Mein schwierigster Fußball-Moment? Richtig schwierige Momente fallen mir eigentlich nicht ein. Die bitterste Niederlage war sicherlich die im Aufstiegsspiel zur Bezirksliga in der Saison 2006/2007 gegen Peheim. Das Spiel fand bei brüllender Hitze in Sevelten statt und wir führten zur Halbzeit hochverdient mit 2:0. Ich wurde kurz vor Schluss eingewechselt, als es 2:2 stand. In der Verlängerung mussten wir dann noch zwei Gegentreffer hinnehmen. Aber: In der Saison darauf sind wir doch noch aufgestiegen.

Mein schönster Fußball-Moment? Das war definitiv der Gewinn der Kreisligameisterschaft 2015. Zur Winterpause lagen wir, glaube ich, mit einem ordentlichen Rückstand auf Platz 6. In der Rückrunde hatten wir dann einen genialen Lauf und konnten ausgerechnet am Volksfestsamstag die Meisterschaft in Lutten klar machen. Danach haben wir dann natürlich das Wochenende durchgefeiert.

Mein Lieblingsgegner? Natürlich BW Lüsche. Die Derbys sind immer etwas Besonderes: Man spielt vor vielen Zuschauern und kennt viele der Gegenspieler persönlich. Außerdem waren die Spiele meist sehr umkämpft und eng. Besonders in Erinnerung geblieben sind mir unter anderem ein 4:3-Sieg in unserer Meistersaison in Lüsche, bei dem wir einen souveränen 4:1-Vorsprung in der 87. Minute fast noch verspielt hätten.

Meine schwerste Verletzung? Von den ganz schweren Verletzungen wurde ich glücklicherweise bis jetzt verschont. Vielleicht die schwerste Verletzung war ein Rippenbruch, den ich mir in Visbek zugezogen habe. Ich bin nach einer Ecke mit dem Rücken am Pfosten gelandet, der Bruch wurde beim Arzt aber nicht diagnostiziert. Zwei Jahre später war ich für etwas anderes zum Röntgen und dann fragte mich der Arzt, ob ich rechts mal eine Rippe gebrochen gehabt hätte. Dies sei auf den Bildern zu erkennen.

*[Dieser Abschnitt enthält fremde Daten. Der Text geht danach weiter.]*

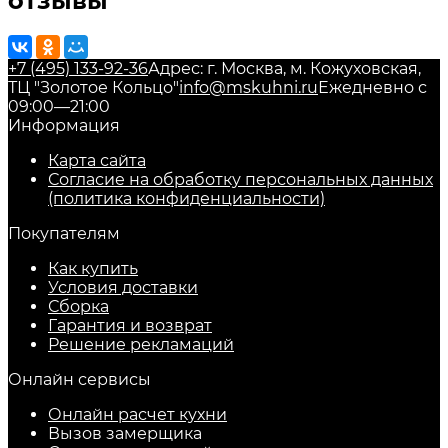
отзывы
+7 (495) 133-92-36
Адрес: г. Москва, м. Кожуховская,
ТЦ "Золотое Кольцо"
info@mskuhni.ru
Ежедневно с
09:00—21:00
Информация
Карта сайта
Согласие на обработку персональных данных
(политика конфиденциальности)
Покупателям
Как купить
Условия доставки
Сборка
Гарантия и возврат
Решение рекламаций
Онлайн сервисы
Онлайн расчет кухни
Вызов замерщика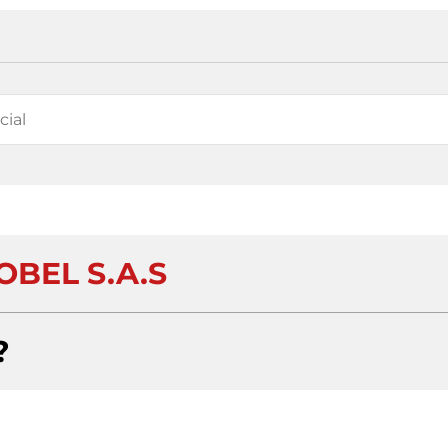
OBEL S.A.S
?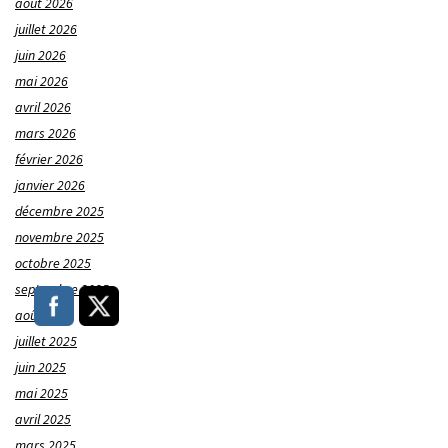
août 2026
juillet 2026
juin 2026
mai 2026
avril 2026
mars 2026
février 2026
janvier 2026
décembre 2025
novembre 2025
octobre 2025
septembre 2025
août 2025
juillet 2025
juin 2025
mai 2025
avril 2025
mars 2025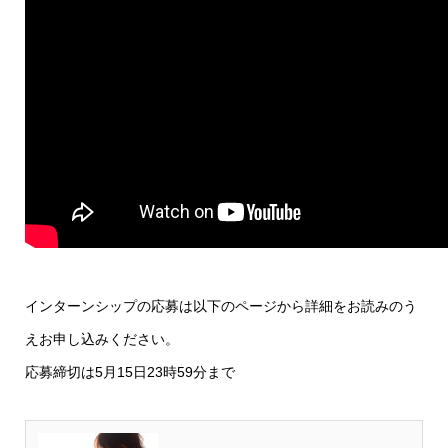
インターンシップの応募は以下のページから詳細をお読みのう
えお申し込みください。
応募締切は5月15日23時59分まで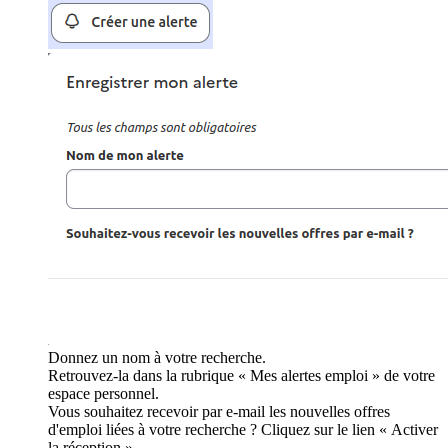
Donnez un nom à votre recherche.
Retrouvez-la dans la rubrique « Mes alertes emploi » de votre
espace personnel.
Vous souhaitez recevoir par e-mail les nouvelles offres
d'emploi liées à votre recherche ? Cliquez sur le lien « Activer
la réception ».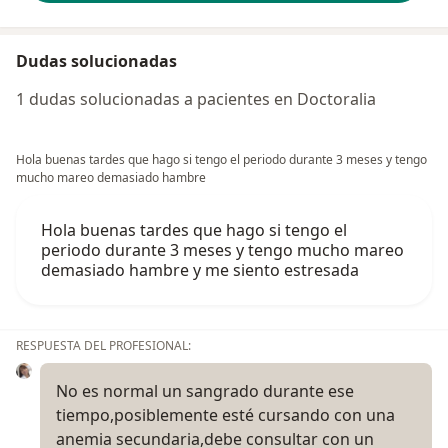
Dudas solucionadas
1 dudas solucionadas a pacientes en Doctoralia
Hola buenas tardes que hago si tengo el periodo durante 3 meses y tengo
mucho mareo demasiado hambre
Hola buenas tardes que hago si tengo el
periodo durante 3 meses y tengo mucho mareo
demasiado hambre y me siento estresada
RESPUESTA DEL PROFESIONAL:
No es normal un sangrado durante ese
tiempo,posiblemente esté cursando con una
anemia secundaria,debe consultar con un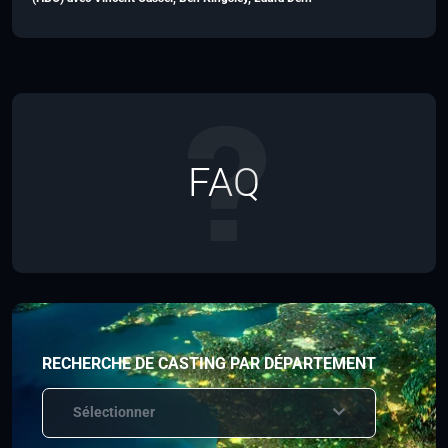
FAQ
RECHERCHE DE CASTING PAR DÉPARTEMENT
Sélectionner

Meine Stärken auf dem Platz? Aufgrund meiner Körpergröße von zwei Metern mit Sicherheit das Kopfballspiel. Außerdem im Spiel gegen den Ball und meine Gelassenheit bei hitzigen Situationen. Ich lasse mich nicht von Unruhe anstecken.

Mein bisher unangenehmster Gegenspieler? Auf jeden Fall Tim Wernke, weil er sehr stark ist. Aber auch Max Moormann, der sich immer voll reinhaut.

Wenn ich Kabinen-DJ wäre, dann . . . würde sicherlich nur Rock-Musik gespielt werden. Ballermann-Hits wären streng verboten. Aber da sogar schon Spieler bei uns selber Ballermann-Lieder produzieren, habe ich da einen schweren Stand.

Mein Lieblingsessen nach einem harten Spiel . ..  ist Schnitzel mit Pommes von Landwehr.

Mein Verein ist besonders, weil . . . es beim SC Bakum sehr familiär zugeht. Jeder kennt jeden und es herrscht sehr viel Kontinuität. Außerdem haben wir tolle Rahmenbedingungen.

Mein Traumwechsel? Für meinen einzigen Wechsel sind die Vorverträge schon unterschrieben. Der wird nämlich irgendwann in die Altherren stattfinden. Die Probetrainings verliefen bereits gut.